I am trying to add an option to a python program I have to allow the user to search and download the Genbank file for the genome of an organism, such as Saccharomyces cerevisiae S288C. I have the following code:
handle = Entrez.esearch(db="assembly", term = "Saccharomyces cerevisiae S288C", retmax = "100000")
record = Entrez.read(handle)
ids = record['IdList']
print(f'found {len(ids)} ids')
found 2 ids
print(ids)
['285498', '245838']
for each in ids:
esummary_handle = Entrez.esummary(db="assembly", id=each, report = "full")
esummary_record = Entrez.read(esummary_handle)
summary = esummary_record
url = summary['DocumentSummarySet']['DocumentSummary'][0]['FtpPath_GenBank']
print(url)
label = os.path.basename(url)
link = os.path.join(url, label+'_genomic.gbff.gz')
urllib.request.urlretrieve(link, f'{label}.gbff.gz')
For Saccharomyces cerevisiae S288C there are two IDs found. For the first one (285498) there is a FtpPath_GenBank and it downloads just fine, but for the other (245838) which is the general and common genome to use, there is not FtpPath_GenBank in the summary result, so the code fails. Manually searching NCBI shows me the FTP site for this genome, complete with address and the file I want: https://ftp.ncbi.nlm.nih.gov/genomes/all/GCA/000/146/045/GCA_000146045.2_R64/
I'm really confused as to why the summary record doesn't show the FtpPath_GenBank, even though it is in NCBI. Is there an easier way to go about this? Basically I'd like the user to be able to search for an organism and be able to download the Genbank file to use later in my program. I am super new to the Entrez suite and find it a little confusing, so any help would be greatly appreciated.

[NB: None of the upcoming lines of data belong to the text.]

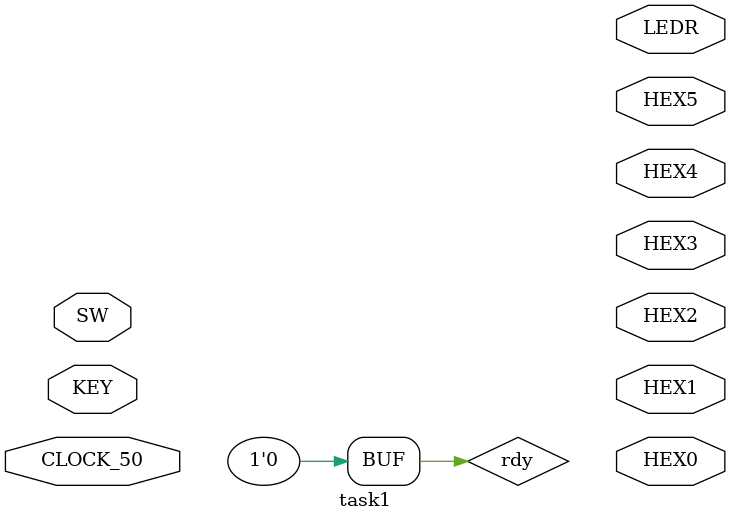
<source format=sv>
module task1(input logic CLOCK_50, input logic [3:0] KEY, input logic [9:0] SW,
             output logic [6:0] HEX0, output logic [6:0] HEX1, output logic [6:0] HEX2,
             output logic [6:0] HEX3, output logic [6:0] HEX4, output logic [6:0] HEX5,
             output logic [9:0] LEDR);

    // your code here


    logic [7:0] address, data, q;
    logic wren, en;
    logic init_started = 0;
	 logic rdy = 0;

    s_mem s(address, CLOCK_50, data, wren, q);

    init init (CLOCK_50, KEY[3], en, rdy, address, data, wren);


    always @(posedge CLOCK_50 or negedge KEY[3]) begin

    if (!KEY[3]) begin
    en = 0;
    end

    else begin

    if (rdy == 1) begin
    en = 1;
    init_started = 1;
    end

    else if (rdy == 0 && init_started == 1) begin
    en = 0;
    end

    end



    end


endmodule: task1

</source>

There are top level assembly report files that exist for all genomes in NCBI. Here is an example for GenBank genomes. There is one for RefSeq genomes. You can parse out FTP paths from this file directly.
If you are open to using already existing tools that do this then
ncbi-genome-downloader
is an option. You can find the tool here.Thank you! That file helps a ton! I really appreciate it.